▶ [EXCERPT TO READ]:
I don't get the dislike of healing surges

I guess he's been playing it wrong? Is that what you're saying? Your experiences are so much more right than his that you can't conceive of the way he group plays?

And yes, avoiding an encounter or resolving it without fighting is still an encounter. Worth XPs too.

Wow, way to miss the point.

Look at the math. It doesn't add up. I'm not saying he did it wrong. I'm saying that there is something here that is not being brought up that would allow him to actually do this on any regular basis. It has nothing to do with how I play.

1) "Contradictory" means "mutually opposed or inconsistent", not "mutually exclusionary". The fact is, we regularly went into encounters low on HP, and having gotten through one, continued to play through to yet another, etc., until we felt we could go no further. The decision point would be how far we thought we could go away from an area we had picked out to be a "safe" camp. This sometimes meant my Whip & ShSwd wielding Ftr/Rgr/Diviner/SpSword was the front-line fighter while we fought our way back because the main fighter was barely still in double-digit HPs.

▶ [DATA BLOCK]:
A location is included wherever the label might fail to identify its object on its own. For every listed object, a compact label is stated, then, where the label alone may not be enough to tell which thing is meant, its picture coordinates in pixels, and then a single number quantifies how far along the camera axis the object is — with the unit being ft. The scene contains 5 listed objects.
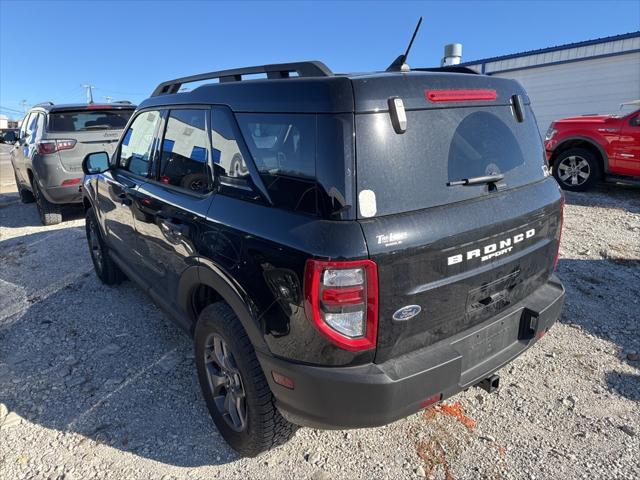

▶ [ACTIVITY]:
Decide whether each statement below agrees with the forum post on healing surges. Answer yes or no for each, and quote the words of the post that decide it.
1. Getting past an encounter without fighting still counts as an encounter.
2. The reply about the math claims the other player did it wrong.
3. The group rested after each encounter before going on to the next one.

▶ [RESULT OF THIS EXERCISE]:
1. Yes: "avoiding an encounter or resolving it without fighting is still an encounter."
2. No: "I'm not saying he did it wrong."
3. No: "we regularly went into encounters low on HP, and having gotten through one, continued to play through to yet another"